Potent Inhibition of the Growth and Induction of Apoptosis in Lymphoma By the Anthelminthic Drug Niclosamide: In Vitro Data

Background and Purpose: Niclosamide is an anthelminthic drug which has been used for the treatment of human parasitic infections for many years. Niclosamide interacts with lysosomes and induces autophagy. In recent years, it has demonstrated anti-cancer potential in leukemia, breast cancer, colon cancer, myeloma, ovarian, prostate and lung cancer models. Multiple pathways like Wnt/β-catenin, mTORC1, STAT3, NF-κB and notch signaling were reported to be involved. Only limited studies were done in lymphoma models. We hypothesized that niclosamide may also have in vitro and in vivo activities in lymphomas. Non-Hodgkin lymphomas generally respond well to chemotherapy and/ or immunotherapy, however many patients relapse and ultimately become refractory. Relapses are often caused by tumor stem cells not eliminated by cytostatic drugs.
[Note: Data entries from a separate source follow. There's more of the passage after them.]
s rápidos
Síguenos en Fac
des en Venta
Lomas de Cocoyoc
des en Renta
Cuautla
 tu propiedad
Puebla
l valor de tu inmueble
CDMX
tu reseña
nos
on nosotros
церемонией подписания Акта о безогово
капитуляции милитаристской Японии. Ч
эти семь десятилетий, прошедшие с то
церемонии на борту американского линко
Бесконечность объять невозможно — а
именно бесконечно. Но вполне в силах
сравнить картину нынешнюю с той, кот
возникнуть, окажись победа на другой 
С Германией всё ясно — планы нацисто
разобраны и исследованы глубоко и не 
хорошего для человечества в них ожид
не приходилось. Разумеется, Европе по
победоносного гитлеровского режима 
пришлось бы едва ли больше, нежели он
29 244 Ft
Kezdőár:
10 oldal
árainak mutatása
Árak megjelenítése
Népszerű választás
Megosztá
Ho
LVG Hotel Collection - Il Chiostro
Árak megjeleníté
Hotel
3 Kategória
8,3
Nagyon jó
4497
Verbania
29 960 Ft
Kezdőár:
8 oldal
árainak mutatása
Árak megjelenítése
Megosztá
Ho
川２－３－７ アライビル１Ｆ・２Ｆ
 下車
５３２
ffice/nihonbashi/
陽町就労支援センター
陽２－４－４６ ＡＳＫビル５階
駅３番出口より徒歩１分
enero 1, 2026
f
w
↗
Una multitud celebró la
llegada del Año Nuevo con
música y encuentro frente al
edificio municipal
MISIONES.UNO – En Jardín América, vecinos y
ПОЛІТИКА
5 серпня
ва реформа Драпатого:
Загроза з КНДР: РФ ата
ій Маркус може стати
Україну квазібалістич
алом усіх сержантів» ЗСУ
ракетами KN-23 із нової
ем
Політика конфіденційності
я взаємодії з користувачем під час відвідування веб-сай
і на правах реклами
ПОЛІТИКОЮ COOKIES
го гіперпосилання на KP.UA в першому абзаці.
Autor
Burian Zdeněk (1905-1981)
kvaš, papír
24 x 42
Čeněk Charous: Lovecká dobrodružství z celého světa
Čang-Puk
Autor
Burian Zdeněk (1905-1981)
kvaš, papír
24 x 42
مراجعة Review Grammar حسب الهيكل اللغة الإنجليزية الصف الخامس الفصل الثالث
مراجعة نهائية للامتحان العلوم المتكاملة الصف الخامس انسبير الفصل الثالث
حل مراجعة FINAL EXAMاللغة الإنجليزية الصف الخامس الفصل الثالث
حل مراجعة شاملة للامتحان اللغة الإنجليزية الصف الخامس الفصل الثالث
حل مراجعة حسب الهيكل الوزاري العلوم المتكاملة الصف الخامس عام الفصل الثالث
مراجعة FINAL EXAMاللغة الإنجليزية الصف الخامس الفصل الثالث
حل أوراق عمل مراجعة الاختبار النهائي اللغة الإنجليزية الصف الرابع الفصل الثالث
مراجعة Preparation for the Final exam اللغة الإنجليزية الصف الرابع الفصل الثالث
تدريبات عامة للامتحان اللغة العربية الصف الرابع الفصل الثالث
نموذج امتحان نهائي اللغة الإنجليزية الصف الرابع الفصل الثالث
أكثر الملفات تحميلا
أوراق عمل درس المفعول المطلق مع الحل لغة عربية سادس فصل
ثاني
Therefore new treatment approaches and new targets are desirable.

Materials and Methods: Established B lymphoma cell lines were exposed to different concentrations of niclosamide (0.1-4µM) and IC₅₀ was calculated at 24, 48 and 72 hours. The cell concentration, viability and proliferation were assessed by CellTiter-Blue viability and trypan blue exclusion assays. Apoptosis was assessed by a combined annexin-V/ propidium iodide stain. Gene expression changes were studied using GeneChip Human Transcriptome Array 2.0 (Affymetrix) with 44 699 annotated genes. Colony forming assays were performed in methylcellulose. Ultrastructural changes were studied using a Hitachi electron microscope. As normal controls, peripheral blood mononuclear cells from individuals without active cancer were incubated with niclosamide for up to 72 hours. Samples from patients with chronic lymphocytic leukemia were also treated under the same conditions.

Results: Treatment with niclosamide at doses as low as 0.1 μM resulted in time-and dose- dependent apoptosis, cytotoxicity and inhibition of proliferation in aggressive lymphoma cell lines. The 50% inhibitory concentration in a proliferation assay (mean of data at 24, 48 and 72 hours) is shown in the Table below. Niclosamide also inhibited clonal growth in semi-solid media. Electron microscopy showed that filopodia increased and lipid vacuoles developed whereas mitochondria were less numerous and had fewer cristae (when KOPN-8 was treated with 0.5 μM for 48 hours). The viability of mononuclear cells from 8 individuals without lymphoma was unchanged (or minimally decreased) when incubated with niclosamide. As far as cells from two patients with untreated chronic lymphocytic leukemia are concerned, no cytotoxicity was observed at doses between 0.5 and 5 μM. Gene expression changes were studied the cell lines Daudi and KOPN-8 treated with 2.5 μM for 3 and 6 h. 96 genes were consistently overexpressed , 59 down-regulated. Ten out of the 96 overexpressed genes involved the TNF pathway and immunoregulation including CD95. Thirteen out of the 59 down-regulated genes are involved in mitochondrial function.

Conclusion: Niclosamide effectively inhibits the proliferation of B lymphoma cell lines and induces apoptosis. Preliminary data show that Niclosamide targets genes involved in the TNF pathway and interferes with mitochondrial function. Normal lymphocytes are not sensitive to niclosamide. The in-vitro activity of niclosamide is at least comparable or superior to the activity seen in other malignancies. Niclosamide may target drug-resistant lymphoma stem cells and has clinical potential. We plan to study combination treatments and perform in vivo studies.

Acknowledgments: The authors thank Drs. Borje Andersson, Shile Huang, Nakle Saba, Ben Valdez and Ellen Vitetta for their kind gift of cell lines.